How to make Okonomiyaki
Makes: For 4 people
Time to prepare: 35 minutes
½ large Chinese cabbage (300g+)
4 spring onions (=one small bunch)
40g pickled sushi ginger
16 slices of smoked bacon
80g tonkatsu sauce (see my recipe, or buy it in Asian shops)
a handful of bonito flakes
a pinch of aonori flakes (optional)
250g cold dashi (or water)
120g type ’00’ flour
40g potato flour
non-stick flat frying pan or pancake pan
2 flat spatulas
1. Cut the ½ cabbage down the middle lengthways and discard the core. Then slice into very thin strips. Finely slice the spring onions and wash them under cold running water using a fine sieve. Chop the pickled ginger into small pieces.
2. Place all the chopped vegetables into a bowl, then add the eggs. Mix it together very gently with a spatula, so that the egg just coats the ingredients. Do not beat.
3. Whisk the cold dashi, flour, potato flour, and salt together to a smooth batter. Switch on the heat to warm up the frying pan.
4. Pour the batter into the bowl with the vegetables, and mix it gently. Mixing too much will create a very dense, heavy pancake, so keep it light. Make sure you only add the batter to the vegetables at the last minute before cooking. If you leave the vegetables in the batter too long, the water will come out and you’ll have a soggy mess that’s impossible to flip without breaking.
5. Pour ¼ of the mixture into a very hot non-stick frying pan (you don’t need any oil). Immediately shape it into a circle using a flat spatula.
6. Continue bringing any batter that escapes back into the centre, until the mixture holds together. Push down on the top so the pancake is nice and compact, put don’t squash it too much.
7. Now add 3 or 4 slices of bacon to cover the surface. Push them down using the spatula so that they stick.
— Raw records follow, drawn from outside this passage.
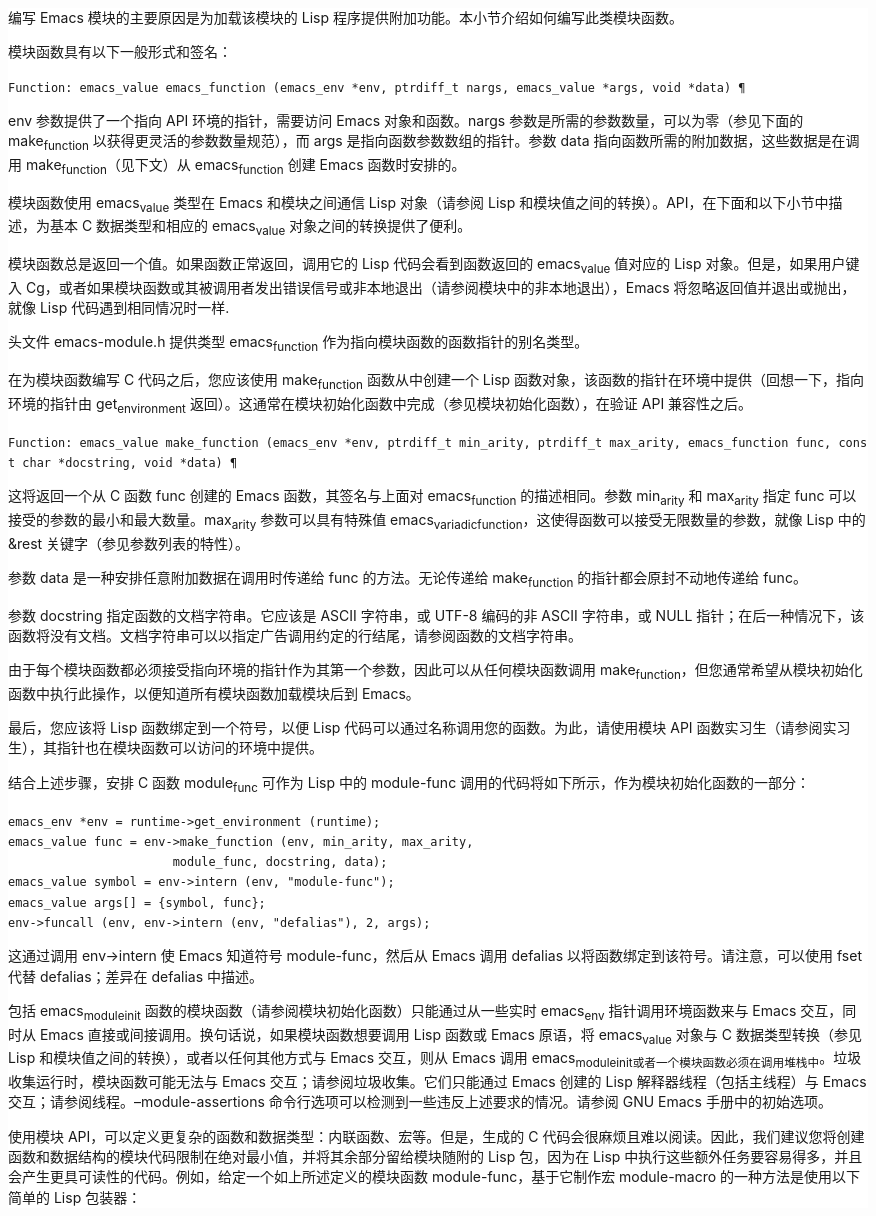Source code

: 编写 Emacs 模块的主要原因是为加载该模块的 Lisp 程序提供附加功能。本小节介绍如何编写此类模块函数。

模块函数具有以下一般形式和签名：

    Function: emacs_value emacs_function (emacs_env *env, ptrdiff_t nargs, emacs_value *args, void *data) ¶

env 参数提供了一个指向 API 环境的指针，需要访问 Emacs 对象和函数。nargs 参数是所需的参数数量，可以为零（参见下面的 make<sub>function</sub> 以获得更灵活的参数数量规范），而 args 是指向函数参数数组的指针。参数 data 指向函数所需的附加数据，这些数据是在调用 make<sub>function</sub>（见下文）从 emacs<sub>function</sub> 创建 Emacs 函数时安排的。

模块函数使用 emacs<sub>value</sub> 类型在 Emacs 和模块之间通信 Lisp 对象（请参阅 Lisp 和模块值之间的转换）。API，在下面和以下小节中描述，为基本 C 数据类型和相应的 emacs<sub>value</sub> 对象之间的转换提供了便利。

模块函数总是返回一个值。如果函数正常返回，调用它的 Lisp 代码会看到函数返回的 emacs<sub>value</sub> 值对应的 Lisp 对象。但是，如果用户键入 Cg，或者如果模块函数或其被调用者发出错误信号或非本地退出（请参阅模块中的非本地退出），Emacs 将忽略返回值并退出或抛出，就像 Lisp 代码遇到相同情况时一样.

头文件 emacs-module.h 提供类型 emacs<sub>function</sub> 作为指向模块函数的函数指针的别名类型。

在为模块函数编写 C 代码之后，您应该使用 make<sub>function</sub> 函数从中创建一个 Lisp 函数对象，该函数的指针在环境中提供（回想一下，指向环境的指针由 get<sub>environment</sub> 返回）。这通常在模块初始化函数中完成（参见模块初始化函数），在验证 API 兼容性之后。

    Function: emacs_value make_function (emacs_env *env, ptrdiff_t min_arity, ptrdiff_t max_arity, emacs_function func, const char *docstring, void *data) ¶

这将返回一个从 C 函数 func 创建的 Emacs 函数，其签名与上面对 emacs<sub>function</sub> 的描述相同。参数 min<sub>arity</sub> 和 max<sub>arity</sub> 指定 func 可以接受的参数的最小和最大数量。max<sub>arity</sub> 参数可以具有特殊值 emacs<sub>variadic</sub><sub>function</sub>，这使得函数可以接受无限数量的参数，就像 Lisp 中的 &rest 关键字（参见参数列表的特性）。

参数 data 是一种安排任意附加数据在调用时传递给 func 的方法。无论传递给 make<sub>function</sub> 的指针都会原封不动地传递给 func。

参数 docstring 指定函数的文档字符串。它应该是 ASCII 字符串，或 UTF-8 编码的非 ASCII 字符串，或 NULL 指针；在后一种情况下，该函数将没有文档。文档字符串可以以指定广告调用约定的行结尾，请参阅函数的文档字符串。

由于每个模块函数都必须接受指向环境的指针作为其第一个参数，因此可以从任何模块函数调用 make<sub>function</sub>，但您通常希望从模块初始化函数中执行此操作，以便知道所有模块函数加载模块后到 Emacs。

最后，您应该将 Lisp 函数绑定到一个符号，以便 Lisp 代码可以通过名称调用您的函数。为此，请使用模块 API 函数实习生（请参阅实习生），其指针也在模块函数可以访问的环境中提供。

结合上述步骤，安排 C 函数 module<sub>func</sub> 可作为 Lisp 中的 module-func 调用的代码将如下所示，作为模块初始化函数的一部分：

    emacs_env *env = runtime->get_environment (runtime);
    emacs_value func = env->make_function (env, min_arity, max_arity,
    				       module_func, docstring, data);
    emacs_value symbol = env->intern (env, "module-func");
    emacs_value args[] = {symbol, func};
    env->funcall (env, env->intern (env, "defalias"), 2, args);

这通过调用 env->intern 使 Emacs 知道符号 module-func，然后从 Emacs 调用 defalias 以将函数绑定到该符号。请注意，可以使用 fset 代替 defalias；差异在 defalias 中描述。

包括 emacs<sub>module</sub><sub>init</sub> 函数的模块函数（请参阅模块初始化函数）只能通过从一些实时 emacs<sub>env</sub> 指针调用环境函数来与 Emacs 交互，同时从 Emacs 直接或间接调用。换句话说，如果模块函数想要调用 Lisp 函数或 Emacs 原语，将 emacs<sub>value</sub> 对象与 C 数据类型转换（参见 Lisp 和模块值之间的转换），或者以任何其他方式与 Emacs 交互，则从 Emacs 调用 emacs<sub>module</sub><sub>init或者一个模块函数必须在调用堆栈中</sub>。垃圾收集运行时，模块函数可能无法与 Emacs 交互；请参阅垃圾收集。它们只能通过 Emacs 创建的 Lisp 解释器线程（包括主线程）与 Emacs 交互；请参阅线程。&#x2013;module-assertions 命令行选项可以检测到一些违反上述要求的情况。请参阅 GNU Emacs 手册中的初始选项。

使用模块 API，可以定义更复杂的函数和数据类型：内联函数、宏等。但是，生成的 C 代码会很麻烦且难以阅读。因此，我们建议您将创建函数和数据结构的模块代码限制在绝对最小值，并将其余部分留给模块随附的 Lisp 包，因为在 Lisp 中执行这些额外任务要容易得多，并且会产生更具可读性的代码。例如，给定一个如上所述定义的模块函数 module-func，基于它制作宏 module-macro 的一种方法是使用以下简单的 Lisp 包装器：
8. Once the okonomiyaki starts to slide in the pan when you shake it (about 5 to 6 minutes), lift up the edge to see if it’s a nice dark brown. Once it is, flip the whole thing over using two flat spatulas.
9. Immediately collect any batter or vegetables that escape, and bring it together with the spatula. Turn down the heat to medium, and cook until the bacon is crispy (about 3 or 4 minutes). Repeat steps 5 to 9 to cook the other ones. You can use two pans at a time if you’re feeling confident.
10. Once the bacon is crispy, flip the okonomiyaki back over, and switch off the heat.
11. Cover the top with mayonnaise, then tonkatsu sauce, and finish the top with bonito and aonori. Watch the bonito dance, and eat while it’s hot!